Swap "slice" for "segment" everywhere it occurs in the lines below and repeat them with nothing else changed, leaving out the pictures.

----- Material for this task

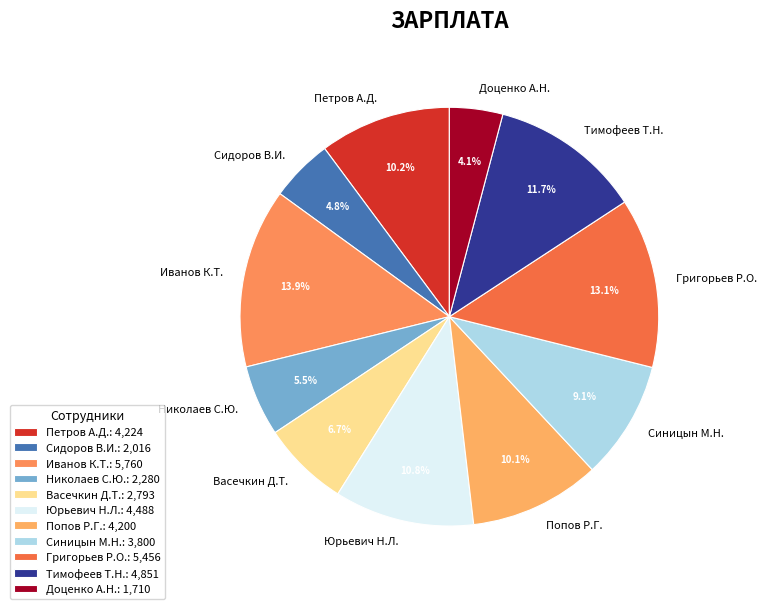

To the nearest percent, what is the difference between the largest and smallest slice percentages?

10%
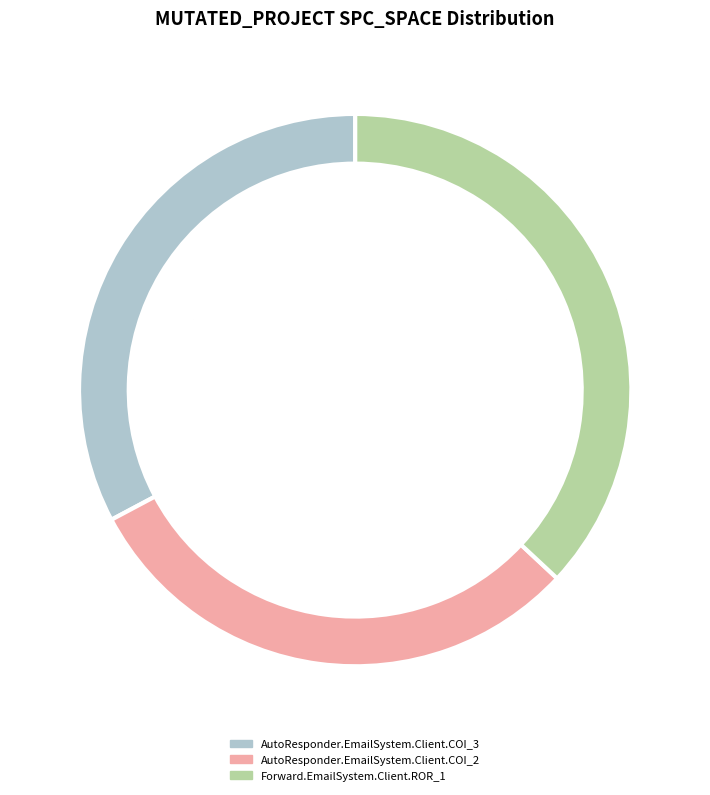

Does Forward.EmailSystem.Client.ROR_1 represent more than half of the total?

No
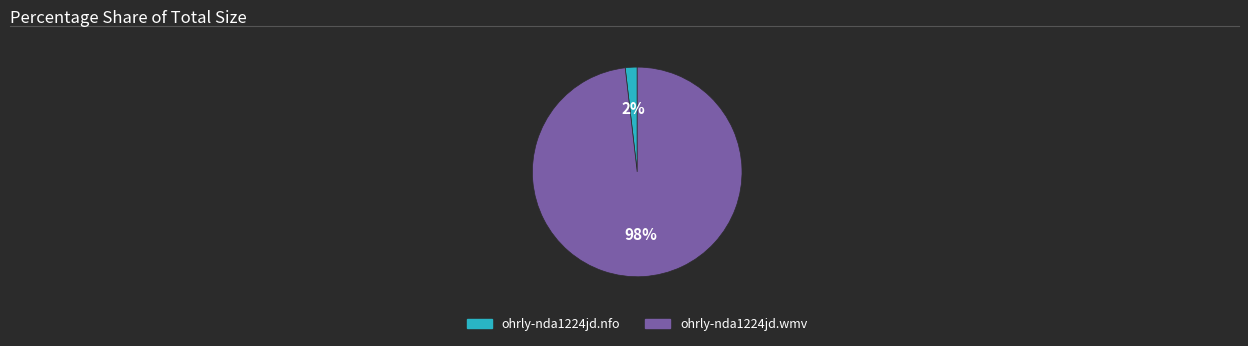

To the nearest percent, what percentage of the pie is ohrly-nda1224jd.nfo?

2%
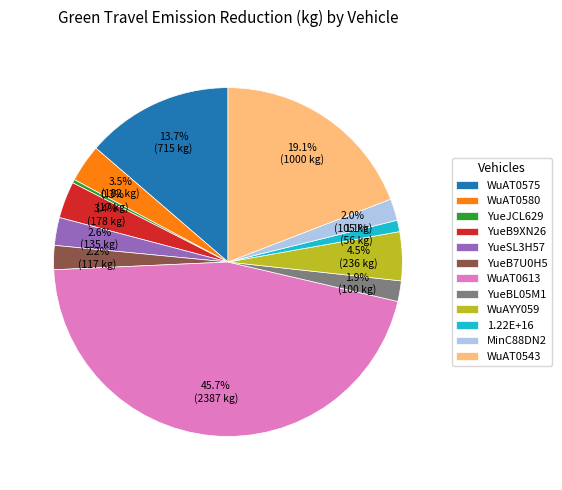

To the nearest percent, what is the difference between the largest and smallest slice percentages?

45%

----------

→ **Completed task**
To the nearest percent, what is the difference between the largest and smallest segment percentages?

10%

Does Forward.EmailSystem.Client.ROR_1 represent more than half of the total?

No

To the nearest percent, what percentage of the pie is ohrly-nda1224jd.nfo?

2%

To the nearest percent, what is the difference between the largest and smallest segment percentages?

45%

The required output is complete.